### What is expected
Look through the records below, and whenever a line contains "site", copy it.

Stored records
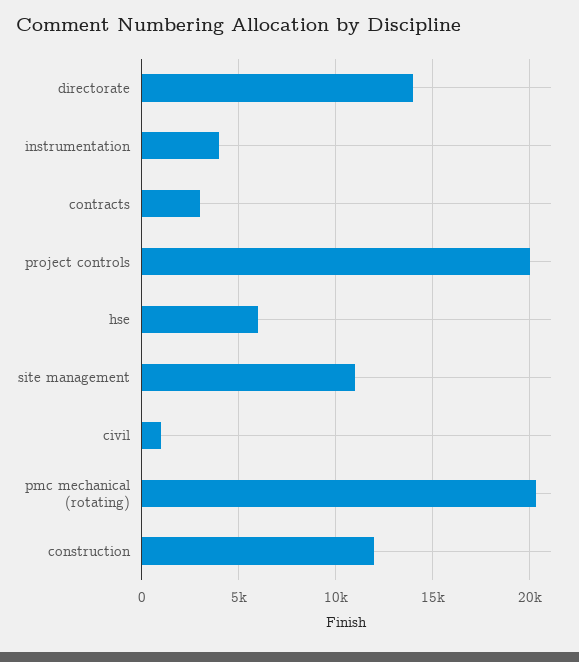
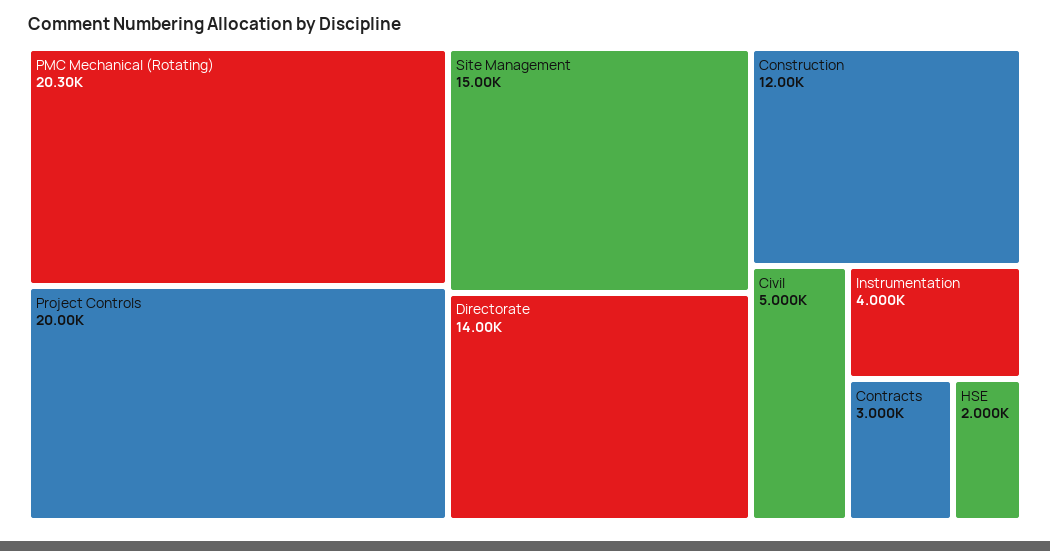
  {
    "directorate": 14000,
    "instrumentation": 4000,
    "contracts": 3000,
    "project controls": 20000,
-   "hse": 6000,
+   "hse": 2000,
-   "site management": 11000,
+   "site management": 15000,
-   "civil": 1000,
+   "civil": 5000,
    "pmc mechanical (rotating)": 20300,
    "construction": 12000
  }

### Exercise solution
-   "site management": 11000,
+   "site management": 15000,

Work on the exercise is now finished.